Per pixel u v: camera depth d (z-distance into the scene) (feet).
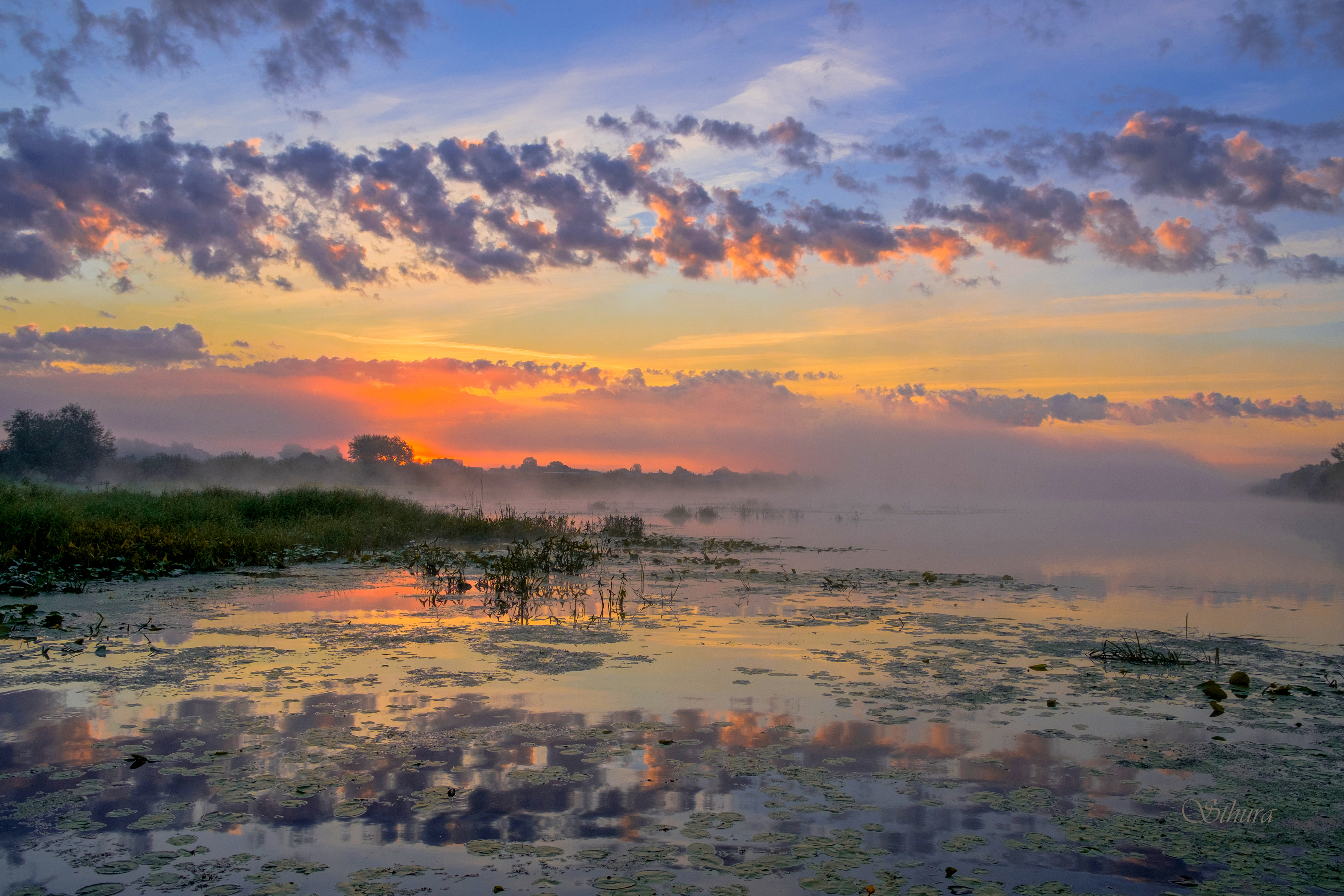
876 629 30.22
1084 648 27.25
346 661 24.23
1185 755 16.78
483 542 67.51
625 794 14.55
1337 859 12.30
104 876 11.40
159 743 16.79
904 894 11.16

-------------------------

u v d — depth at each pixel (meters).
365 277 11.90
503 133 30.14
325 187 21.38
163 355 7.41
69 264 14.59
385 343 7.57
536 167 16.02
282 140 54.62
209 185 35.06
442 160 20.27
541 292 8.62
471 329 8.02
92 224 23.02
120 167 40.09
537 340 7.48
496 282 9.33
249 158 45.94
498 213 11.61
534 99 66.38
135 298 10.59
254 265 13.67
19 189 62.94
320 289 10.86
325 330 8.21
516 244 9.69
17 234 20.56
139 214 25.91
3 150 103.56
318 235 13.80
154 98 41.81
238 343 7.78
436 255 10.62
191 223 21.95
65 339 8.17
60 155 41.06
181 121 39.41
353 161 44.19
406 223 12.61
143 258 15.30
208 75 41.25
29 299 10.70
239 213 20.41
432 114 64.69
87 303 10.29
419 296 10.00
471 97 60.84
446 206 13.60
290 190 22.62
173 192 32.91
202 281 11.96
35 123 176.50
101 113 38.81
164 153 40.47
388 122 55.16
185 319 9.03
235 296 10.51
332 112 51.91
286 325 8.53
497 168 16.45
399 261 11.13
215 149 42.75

-------------------------

Exercise goal — Among the entries above, find the line with "35 123 176.50" and the line with "215 149 42.75"; give again exactly these two lines and all lines between them.

Answer to the exercise —
35 123 176.50
101 113 38.81
164 153 40.47
388 122 55.16
185 319 9.03
235 296 10.51
332 112 51.91
286 325 8.53
497 168 16.45
399 261 11.13
215 149 42.75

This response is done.